Whiles we wait for this to help; we believe something can be done now
The E-waste Paradise team propose to use our technical backgrounds ranging from engineering to environmental science to help address the e-waste problem through several interrelated initiatives:
- Research the global cycle of e-waste from generation to imports and local recycling.
- Map the flows of e-waste by type throughout the Agbogbloshie dump site.
- Assess current methods for dismantling and disposal of e-waste at Agbogbloshie.
- Educate the local youth community about the dangers
- Design alternative approaches for improved practices of e-waste handling locally:
- Reduce e-waste generation and importation at the source.
- Re-use parts and components of e-waste.
- Recycle materials from e-waste in a sustainable manner.
- Design and Build a Copper Wire Stripper Machine
- Build a communal tool shed at Agbogbloshie for recyclers and scavengers
- Publish a guide book of how to recycle common electronic appliance and gadget with minimal engineering skills
Our Approach is to;
Engage of the local recyclers community by
- First “learning from them”, i.e. identifying their acquired expertise with respect to e-waste processing
- Co-designing and developing with them new tools and techniques for greener recycling.
Involvement & role playing of community stakeholders and concerned parties
- Scrap Dealers Association
- Agbogbloshie Makerspace Platform(AMP)
- Recyhub
- Green Advocacy Ghana
- E-waste journalist (Mike Anane) and Researchers (Rachel Field)
The selected Community is : Agbogbloshie in the greater Accra region
And the Target groups which we will be dealing with are;
- Members of the Scrap Dealers Association
- Recyclers
- E-waste scavengers
- The local makers and artesian
- Community schools ; JHS and SHS
Potential communities to also benefit ( what we will like to call Ripple effect)

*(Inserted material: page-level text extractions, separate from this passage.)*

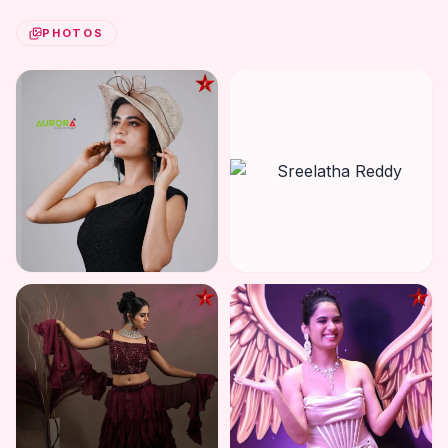
PHOTOS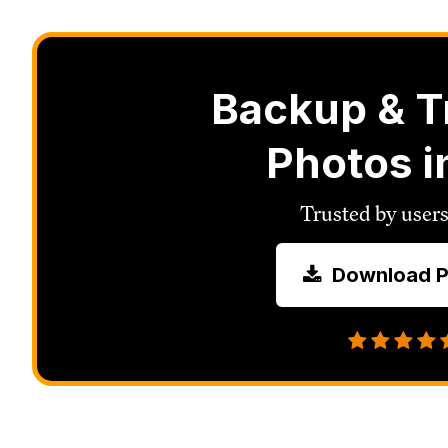
Backup & T
Photos i
Trusted by users
Download P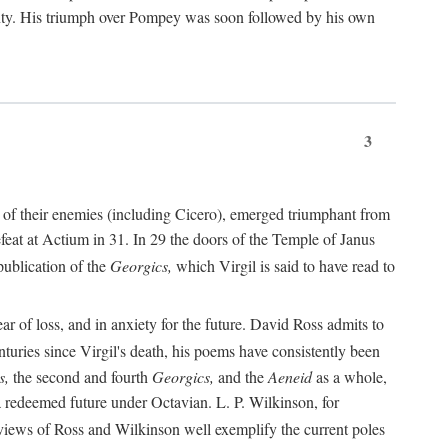
nty. His triumph over Pompey was soon followed by his own
3
 of their enemies (including Cicero), emerged triumphant from
feat at Actium in 31. In 29 the doors of the Temple of Janus
ublication of the
Georgics,
which Virgil is said to have read to
r of loss, and in anxiety for the future. David Ross admits to
turies since Virgil's death, his poems have consistently been
s,
the second and fourth
Georgics,
and the
Aeneid
as a whole,
 a redeemed future under Octavian. L. P. Wilkinson, for
iews of Ross and Wilkinson well exemplify the current poles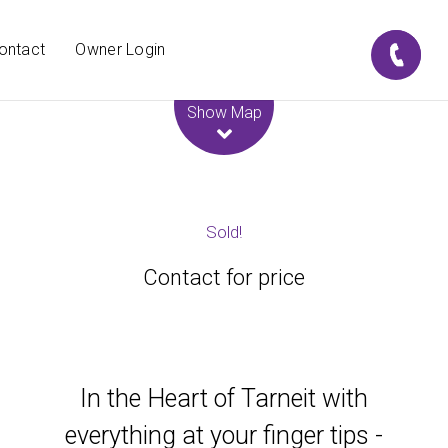
ontact
Owner Login
Leaflet
| Map data ©
OpenStreetMap
contributors
Show Map
Sold!
Contact for price
In the Heart of Tarneit with
everything at your finger tips -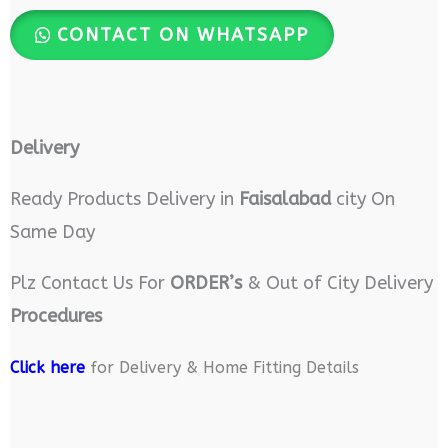
CONTACT ON WHATSAPP
Delivery
Ready Products Delivery in
Faisalabad
city On
Same Day
Plz Contact Us For
ORDER’s
& Out of City Delivery
Procedures
Click here
for Delivery & Home Fitting Details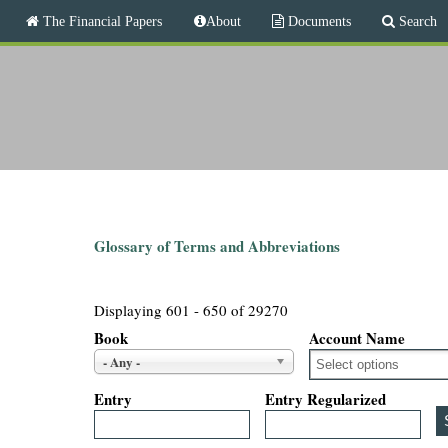
M
The Financial Papers
About
Documents
Search
a
i
T
n
m
h
e
n
e
u
F
i
Glossary of Terms and Abbreviations
n
Displaying 601 - 650 of 29270
a
Book
Account Name
- Any -
n
Entry
Entry Regularized
c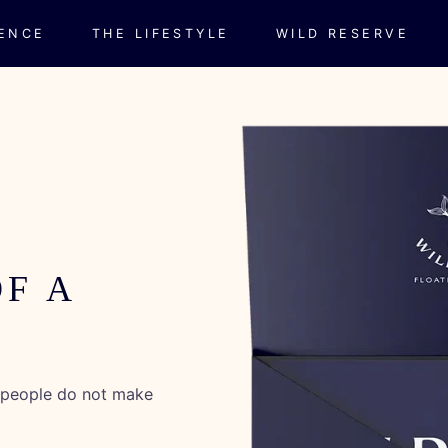
IENCE
THE LIFESTYLE
WILD RESERVE
OF A
t people do not make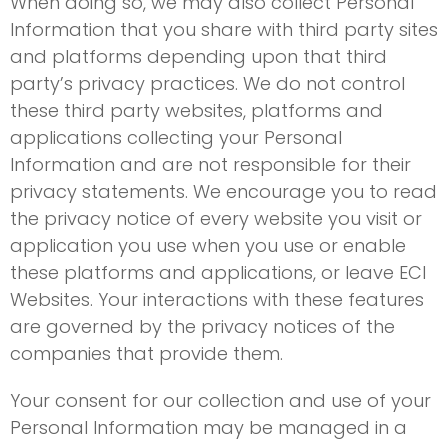
When doing so, we may also collect Personal
Information that you share with third party sites
and platforms depending upon that third
party’s privacy practices. We do not control
these third party websites, platforms and
applications collecting your Personal
Information and are not responsible for their
privacy statements. We encourage you to read
the privacy notice of every website you visit or
application you use when you use or enable
these platforms and applications, or leave ECI
Websites. Your interactions with these features
are governed by the privacy notices of the
companies that provide them.
Your consent for our collection and use of your
Personal Information may be managed in a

- Scrap yards such as Gallaway, Kokompe and in Ashaiman
- Suame magazine
- Other makers communities
Some of the Expected Results from approach and work are; we will seek to
- Help the local community understand the complete life-cycle of e-waste but better appreciate the dangers of e-waste.
- Come up new methods and effective methods of recycling e-waste either elimination from electronic life-cycle or efficient recycling.
- Help generate more income for recyclers and scavengers through complete recycling and efficient new methods of recycling of parts of the e-waste which was previously not known to them.
- A Copper Wire Stripper will be built together with the community will help to properly recycle and eliminate the air pollution caused by burning the copper wire. This is their top most recycle activity. This will happen spread the technology, reducing pollution and generation more income for the scrap dealers and recyclers (40 to 50%) and maintaining the quality of the copper.
- Working together with the community will also enable the scrap dealers and scavengers build their own in the future.
- Communal tool shed at Agbogbloshie for recyclers and scavengers can help improve their working conditions and reduce the health risk associated with their work.
- Launch a guide book (hack book) to help amateur recyclers and the general public to recycle common household electronic gadget and devices which otherwise would have ended up as e-waste.
- Recycled electronic components will be sold (at a very cheap price) schools, universities students, electronic shops and makers community to be use in the studying of electronics and also serve as another source of income for the recyclers.
- A documentary will be shoot to help increase public awareness of e-waste pollution and its dangers to the community through flooding, health issues, environmental degradation etc
- Knowledge will help us build the more complex recycle machines.
Further funds can be sought to complete these machines in subsequent years.